ARQUIVAMENTO - Vereadores de Assaí rejeitam abertura de Comissão Processante contra prefeito e vice



Em uma sessão que durou mais de duas horas e meia, os vereadores de Assaí (36 km a leste de Londrina) decidiram nesta segunda-feira (8) arquivar a abertura de Comissão Processante (CP) contra o prefeito Acácio Secci (PPS), a vice Inês Koguissi (PPS) e a filha dela e também vereadora, Michelle Matie Morikawa (PPS), por suposta improbidade administrativa cometida ao oferecer emprego a uma mulher para que ela fosse candidata ao cargo de vereadora na chapa "Assaí Para Todos", a mesma dos investigados. 

A votação foi folgada: sete a favor e um contra, da vereadora Juliana da Silva (PSDB). Por ter sido denunciada, Michelle Morikawa preferiu se abster. A denúncia foi protocolada no dia 28 de abril pelo advogado Pedro Alberto Alves Maciel. Todas as informações foram colhidas de um processo que agora tramita em segredo de justiça na Vara da Fazenda Pública de Assaí. Durante a leitura do último voto, os apoiadores de Secci já organizavam uma pequena manifestação, mas que ganhou uma proporção ainda maior do lado de fora da Câmara. 
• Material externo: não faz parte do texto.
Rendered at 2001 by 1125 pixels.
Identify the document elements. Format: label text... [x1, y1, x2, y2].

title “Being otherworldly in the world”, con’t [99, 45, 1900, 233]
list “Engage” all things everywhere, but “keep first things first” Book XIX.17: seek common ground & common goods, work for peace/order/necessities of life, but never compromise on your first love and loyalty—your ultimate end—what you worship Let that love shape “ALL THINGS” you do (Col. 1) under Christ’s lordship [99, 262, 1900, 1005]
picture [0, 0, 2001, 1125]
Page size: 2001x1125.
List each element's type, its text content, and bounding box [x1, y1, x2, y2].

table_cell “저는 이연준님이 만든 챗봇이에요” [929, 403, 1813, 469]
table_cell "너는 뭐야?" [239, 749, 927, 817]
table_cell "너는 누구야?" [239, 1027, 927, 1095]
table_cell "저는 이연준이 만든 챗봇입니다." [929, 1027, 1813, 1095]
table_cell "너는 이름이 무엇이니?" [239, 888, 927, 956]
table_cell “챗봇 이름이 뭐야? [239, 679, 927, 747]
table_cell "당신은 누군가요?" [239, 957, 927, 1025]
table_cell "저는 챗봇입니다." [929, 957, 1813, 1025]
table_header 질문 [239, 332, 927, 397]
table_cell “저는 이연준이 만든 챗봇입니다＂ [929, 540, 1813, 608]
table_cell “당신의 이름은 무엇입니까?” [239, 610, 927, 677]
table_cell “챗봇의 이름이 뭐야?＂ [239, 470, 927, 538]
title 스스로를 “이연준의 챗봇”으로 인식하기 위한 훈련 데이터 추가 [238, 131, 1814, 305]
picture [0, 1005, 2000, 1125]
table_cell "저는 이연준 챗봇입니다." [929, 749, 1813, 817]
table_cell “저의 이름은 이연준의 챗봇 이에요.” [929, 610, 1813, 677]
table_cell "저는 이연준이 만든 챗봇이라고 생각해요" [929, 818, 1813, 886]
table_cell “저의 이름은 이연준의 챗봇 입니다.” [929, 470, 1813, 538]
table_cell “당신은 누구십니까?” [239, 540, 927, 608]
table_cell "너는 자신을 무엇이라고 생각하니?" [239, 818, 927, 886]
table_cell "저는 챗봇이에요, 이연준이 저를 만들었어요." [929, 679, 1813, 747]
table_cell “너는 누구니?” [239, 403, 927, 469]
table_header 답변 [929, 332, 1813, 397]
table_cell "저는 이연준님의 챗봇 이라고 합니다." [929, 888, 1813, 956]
Abraçado por diversos eleitores, Secci fez um rápido discurso no encerramento da sessão. "Eu sou um servo de Deus. Os vereadores foram democráticos e viram que a nossa candidatura está sendo conduzida de um jeito honesto, justo e correto", disse. No final do pronunciamento, a população rezou um Pai Nosso. Apesar da multidão que cercava o prédio do Legislativo, a Polícia Militar não registrou nenhum incidente. Os acessos à Avenida Souza Naves, onde fica a Câmara, foram fechados desde às 19h pela PM.


O advogado disse, em entrevista ao Portal Bonde, que "os vereadores de Assaí foram soberanos e por isso temos que respeitar a decisão deles. Vou continuar lutando pela dignidade e respeito do meu município". O presidente da Câmara de Assaí, Amarildo Aparecido Correia (PSB), enalteceu a "tranquilidade" da votação, que, conforme o parlamentar, "transcorreu como a democracia sugere". Com o resultado, o processo para abertura da CP é arquivado. 

A denúncia narra que Andreia da Silva Araújo, candidata pelo Partido Ecológico Nacional (PEN) na chapa formada, além do PPS, por PTB, PSL e PSD, prestou depoimento ao Ministério Público no dia 3 de março deste ano. Na ocasião, ela confirmou que a candidatura era 'fictícia' e lançada apenas a pedido do prefeito Acácio Secci. Em relatos ao MP, a denunciante recebeu um aviso ''de que não precisaria gastar nada e nem realizar nenhum ato de campanha, o que de fato ocorreu.'' 

O MP desconfiou da situação por conta de normas estabelecidas pela Justiça Eleitoral de que cada partido ou coligação deve preencher a cota mínima de 30% e máxima de 70% para candidaturas de cada sexo. A determinação está incluída no artigo 10 da Lei 9.504/97. O descumprimento, conforme a legislação, culmina no indeferimento do registro da chapa. 

O assunto teria sido discutido em 1º de março, ou seja, dois dias antes do depoimento no Ministério Público, em uma reunião agendada pela vice-prefeita e a vereadora Michelle Morikawa com Andreia, que teria sido intimidada a não contar a verdade ao promotor eleitoral. Se isto acontecesse, a coligação ''Assaí para Todos'' poderia ser prejudicada nas eleições. "Me ofereceram o emprego no hospital, mas eu não quis. Queriam que eu omitisse os fatos", contou durante as declarações no MP. 

A recusa de Andreia teria gerado um ''grande desconforto'' nos investigados. A insatisfação teria sido tamanha que o prefeito Secci afirmou que ''não daria nada' para a denunciante. Uma hora depois, a vice-prefeita teria convocado um novo encontro na sede da prefeitura sem a presença de Andreia. No entanto, o irmão dela, Silvande Álvares Kataoka, foi convidado. O prefeito também participou da discussão, marcada pela insistência 'de Andreia aceitar em mentir durante relato ao MP para não prejudicar a chapa''. 

Contactada pela reportagem, Michelle Morikawa disse que "a luta por uma boa política de Assaí continua." Ela agradeceu o apoio da população que foi até à Câmara Municipal e disse que "agora é o momento de trabalhar ainda mais pela nossa cidade".